The paper tackles the high computational cost of training Heterogeneous Graph Neural Networks (HGNNs) for Electronic Design Automation (EDA) circuit graphs by proposing DR-CircuitGNN, a GPU kernel design with optimizations like Dynamic-ReLU and SpMM kernels, achieving up to 4.09x speedup in backward propagation compared to state-of-the-art methods.

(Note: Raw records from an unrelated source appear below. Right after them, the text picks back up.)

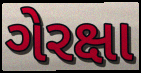
ગેરક્ષાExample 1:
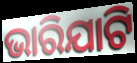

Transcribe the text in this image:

ଭାରିଯାଟି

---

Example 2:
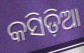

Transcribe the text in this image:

କସିଡ଼ିଆ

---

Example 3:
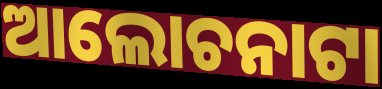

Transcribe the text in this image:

ଆଲୋଚନାଟା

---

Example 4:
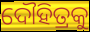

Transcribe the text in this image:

ଦୌହିତ୍ରକୁ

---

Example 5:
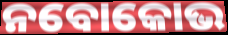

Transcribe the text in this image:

ନବୋକୋଭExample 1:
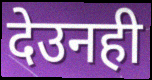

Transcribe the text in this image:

देउनही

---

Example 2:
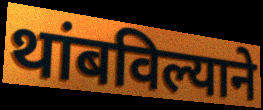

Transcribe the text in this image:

थांबविल्याने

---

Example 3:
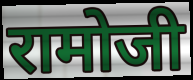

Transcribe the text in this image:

रामोजी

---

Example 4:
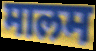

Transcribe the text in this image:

मालम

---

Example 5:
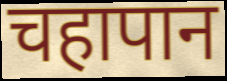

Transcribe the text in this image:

चहापान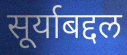
सूर्याबद्दलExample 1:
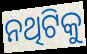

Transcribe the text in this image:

ନଥିଟିକୁ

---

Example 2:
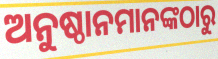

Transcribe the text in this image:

ଅନୁଷ୍ଠାନମାନଙ୍କଠାରୁ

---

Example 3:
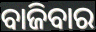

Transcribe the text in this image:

ବାଜିବାର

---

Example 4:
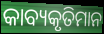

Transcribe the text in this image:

କାବ୍ୟକୃତିମାନ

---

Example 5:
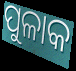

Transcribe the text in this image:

ପୁଳାକ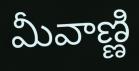
మీవాణ్ణి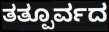
ತತ್ಪೂರ್ವದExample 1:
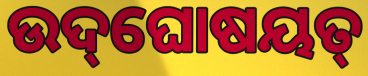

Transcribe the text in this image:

ଉଦ୍‌ଘୋଷୟତ୍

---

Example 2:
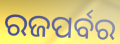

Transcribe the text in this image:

ରଜପର୍ବର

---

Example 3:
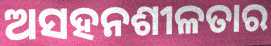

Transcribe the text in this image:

ଅସହନଶୀଳତାର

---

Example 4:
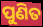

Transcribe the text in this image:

ପୁଣିତ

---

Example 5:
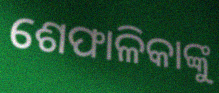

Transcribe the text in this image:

ଶେଫାଳିକାଙ୍କୁ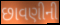
છાવણીનીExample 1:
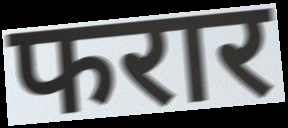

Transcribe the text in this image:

फरार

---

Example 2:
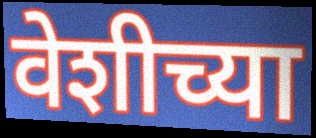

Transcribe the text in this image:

वेशीच्या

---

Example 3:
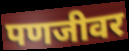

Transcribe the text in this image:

पणजीवर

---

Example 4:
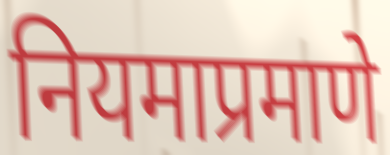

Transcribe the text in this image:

नियमाप्रमाणे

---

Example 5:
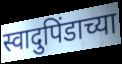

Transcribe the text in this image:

स्वादुपिंडाच्या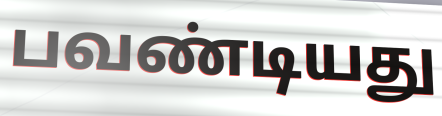
பவண்டியதுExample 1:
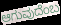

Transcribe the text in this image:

ಆಗುವುದೆಂಬ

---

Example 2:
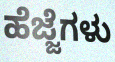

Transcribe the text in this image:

ಹೆಜ್ಜೆಗಳು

The increasing scale and complexity of integrated circuit design have led to increased challenges in Electronic Design Automation (EDA). Graph Neural Networks (GNNs) have emerged as a promising approach to assist EDA design as circuits can be naturally represented as graphs. While GNNs offer a foundation for circuit analysis, they often fail to capture the full complexity of EDA designs. Heterogeneous Graph Neural Networks (HGNNs) can better interpret EDA circuit graphs as they capture both topological relationships and geometric features. However, the improved representation capability comes at the cost of even higher computational complexity and processing cost due to their serial module-wise message-passing scheme, creating a significant performance bottleneck. In this paper, we propose DR-CircuitGNN, a fast GPU kernel design by leveraging row-wise sparsity-aware Dynamic-ReLU and optimizing SpMM kernels during heterogeneous message-passing to accelerate HGNNs training on EDA-related circuit graph datasets. To further enhance performance, we propose a parallel optimization strategy that maximizes CPU-GPU concurrency by concurrently processing independent subgraphs using multi-threaded CPU initialization and GPU kernel execution via multiple cudaStreams. Our experiments show that on three representative CircuitNet designs (small, medium, large), the proposed method can achieve up to 3.51x and 4.09x speedup compared to the SOTA for forward and backward propagation, respectively. On full-size CircuitNet and sampled Mini-CircuitNet, our parallel design enables up to 2.71x speed up over the official DGL implementation cuSPARSE with negligible impact on correlation scores and error rates.